[Records from a collection]

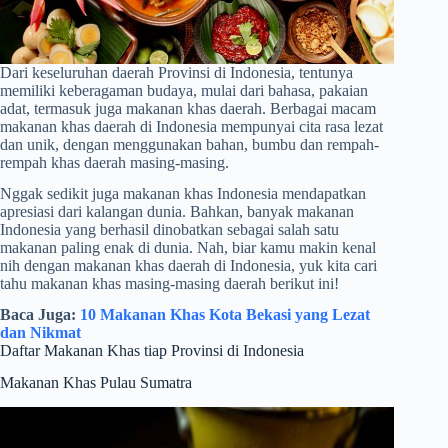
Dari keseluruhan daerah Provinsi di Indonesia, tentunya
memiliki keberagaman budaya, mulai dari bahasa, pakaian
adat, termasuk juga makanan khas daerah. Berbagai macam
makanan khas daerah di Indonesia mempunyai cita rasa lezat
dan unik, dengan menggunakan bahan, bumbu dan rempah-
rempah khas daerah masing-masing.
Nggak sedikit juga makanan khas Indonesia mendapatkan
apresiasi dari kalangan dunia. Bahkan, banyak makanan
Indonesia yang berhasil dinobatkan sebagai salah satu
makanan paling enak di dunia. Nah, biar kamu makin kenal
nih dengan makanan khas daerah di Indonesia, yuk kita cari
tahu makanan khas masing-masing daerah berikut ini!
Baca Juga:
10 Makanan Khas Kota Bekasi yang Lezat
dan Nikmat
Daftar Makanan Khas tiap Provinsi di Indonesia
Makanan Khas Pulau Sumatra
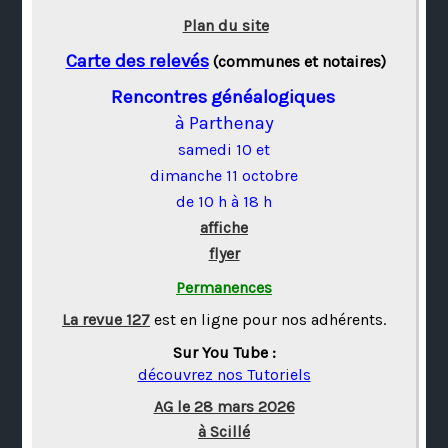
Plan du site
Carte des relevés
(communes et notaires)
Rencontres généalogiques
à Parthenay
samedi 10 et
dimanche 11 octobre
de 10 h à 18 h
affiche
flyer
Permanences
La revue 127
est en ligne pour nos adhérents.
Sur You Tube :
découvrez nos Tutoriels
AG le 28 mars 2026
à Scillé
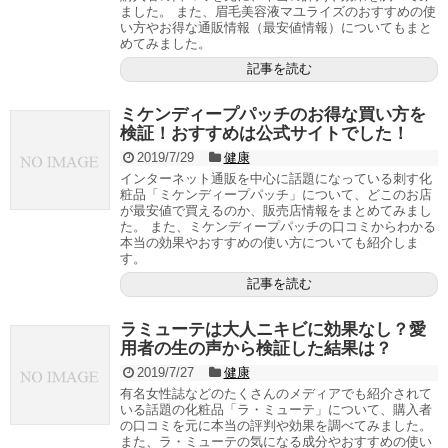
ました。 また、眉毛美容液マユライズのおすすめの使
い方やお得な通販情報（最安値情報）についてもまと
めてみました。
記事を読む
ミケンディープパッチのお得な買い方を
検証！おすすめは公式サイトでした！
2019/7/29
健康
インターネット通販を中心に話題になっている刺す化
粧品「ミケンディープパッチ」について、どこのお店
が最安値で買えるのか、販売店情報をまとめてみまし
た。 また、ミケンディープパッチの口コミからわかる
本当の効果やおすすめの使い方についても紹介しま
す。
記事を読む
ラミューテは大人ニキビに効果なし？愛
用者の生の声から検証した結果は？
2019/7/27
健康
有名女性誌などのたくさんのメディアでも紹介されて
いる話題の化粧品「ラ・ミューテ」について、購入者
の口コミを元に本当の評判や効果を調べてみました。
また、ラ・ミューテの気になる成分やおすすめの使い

### EXERCISE DETAILS
Output the lines above in full and exactly as given, omitting any pictures.

### ANSWER BOX
Dari keseluruhan daerah Provinsi di Indonesia, tentunya
memiliki keberagaman budaya, mulai dari bahasa, pakaian
adat, termasuk juga makanan khas daerah. Berbagai macam
makanan khas daerah di Indonesia mempunyai cita rasa lezat
dan unik, dengan menggunakan bahan, bumbu dan rempah-
rempah khas daerah masing-masing.
Nggak sedikit juga makanan khas Indonesia mendapatkan
apresiasi dari kalangan dunia. Bahkan, banyak makanan
Indonesia yang berhasil dinobatkan sebagai salah satu
makanan paling enak di dunia. Nah, biar kamu makin kenal
nih dengan makanan khas daerah di Indonesia, yuk kita cari
tahu makanan khas masing-masing daerah berikut ini!
Baca Juga:
10 Makanan Khas Kota Bekasi yang Lezat
dan Nikmat
Daftar Makanan Khas tiap Provinsi di Indonesia
Makanan Khas Pulau Sumatra
Plan du site
Carte des relevés
(communes et notaires)
Rencontres généalogiques
à Parthenay
samedi 10 et
dimanche 11 octobre
de 10 h à 18 h
affiche
flyer
Permanences
La revue 127
est en ligne pour nos adhérents.
Sur You Tube :
découvrez nos Tutoriels
AG le 28 mars 2026
à Scillé
ました。 また、眉毛美容液マユライズのおすすめの使
い方やお得な通販情報（最安値情報）についてもまと
めてみました。
記事を読む
ミケンディープパッチのお得な買い方を
検証！おすすめは公式サイトでした！
2019/7/29
健康
インターネット通販を中心に話題になっている刺す化
粧品「ミケンディープパッチ」について、どこのお店
が最安値で買えるのか、販売店情報をまとめてみまし
た。 また、ミケンディープパッチの口コミからわかる
本当の効果やおすすめの使い方についても紹介しま
す。
記事を読む
ラミューテは大人ニキビに効果なし？愛
用者の生の声から検証した結果は？
2019/7/27
健康
有名女性誌などのたくさんのメディアでも紹介されて
いる話題の化粧品「ラ・ミューテ」について、購入者
の口コミを元に本当の評判や効果を調べてみました。
また、ラ・ミューテの気になる成分やおすすめの使い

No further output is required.